## [Directive]
For each line below that contains the word "programs", return that line.

[Extracted page text data]
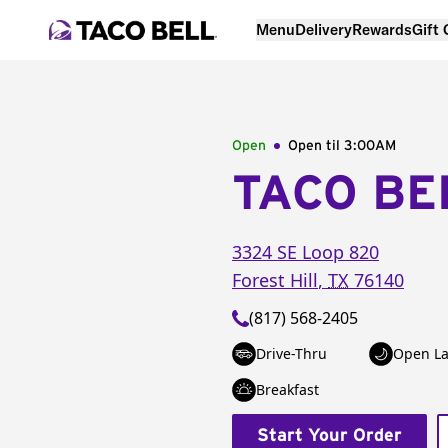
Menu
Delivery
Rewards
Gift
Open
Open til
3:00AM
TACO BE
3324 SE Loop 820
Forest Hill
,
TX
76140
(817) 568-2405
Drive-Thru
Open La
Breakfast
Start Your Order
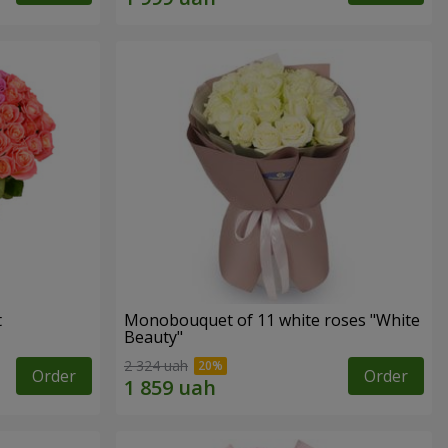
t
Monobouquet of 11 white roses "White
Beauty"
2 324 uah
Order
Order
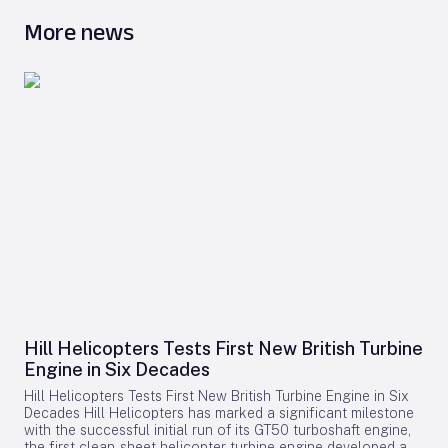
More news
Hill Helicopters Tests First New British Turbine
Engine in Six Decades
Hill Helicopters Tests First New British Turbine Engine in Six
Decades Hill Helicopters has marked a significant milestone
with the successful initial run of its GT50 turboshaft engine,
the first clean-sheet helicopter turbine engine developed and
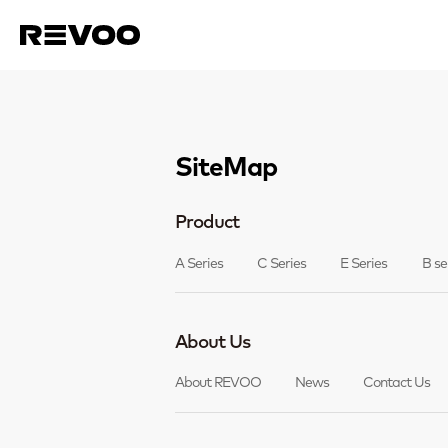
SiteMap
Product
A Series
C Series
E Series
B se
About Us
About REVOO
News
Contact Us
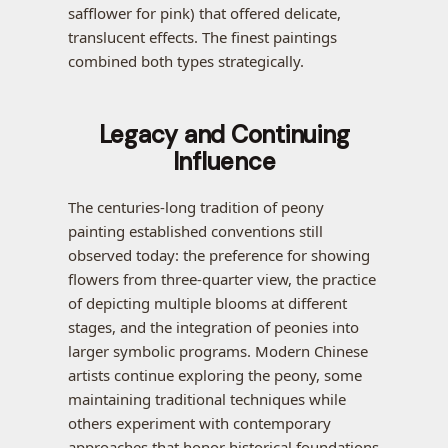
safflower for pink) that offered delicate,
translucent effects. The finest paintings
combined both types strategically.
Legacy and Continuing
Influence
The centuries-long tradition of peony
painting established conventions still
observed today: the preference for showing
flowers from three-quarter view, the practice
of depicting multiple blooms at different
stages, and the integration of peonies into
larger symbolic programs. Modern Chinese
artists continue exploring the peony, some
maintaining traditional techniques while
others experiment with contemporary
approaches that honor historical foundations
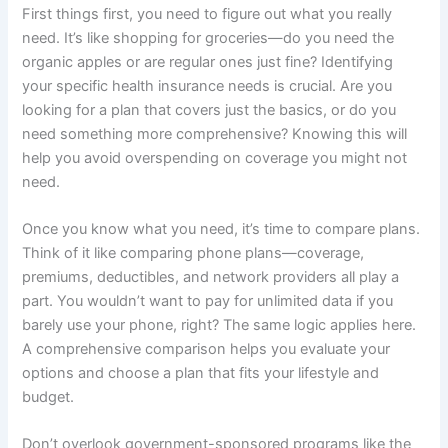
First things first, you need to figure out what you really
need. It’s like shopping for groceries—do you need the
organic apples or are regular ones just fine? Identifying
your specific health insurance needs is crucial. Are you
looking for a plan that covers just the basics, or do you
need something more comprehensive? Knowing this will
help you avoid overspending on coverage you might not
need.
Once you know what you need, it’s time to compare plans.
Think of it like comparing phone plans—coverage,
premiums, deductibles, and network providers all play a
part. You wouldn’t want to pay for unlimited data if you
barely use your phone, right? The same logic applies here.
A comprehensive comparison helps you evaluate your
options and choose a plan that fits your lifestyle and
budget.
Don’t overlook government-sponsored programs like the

## [Output of the task]
larger symbolic programs. Modern Chinese
Don’t overlook government-sponsored programs like the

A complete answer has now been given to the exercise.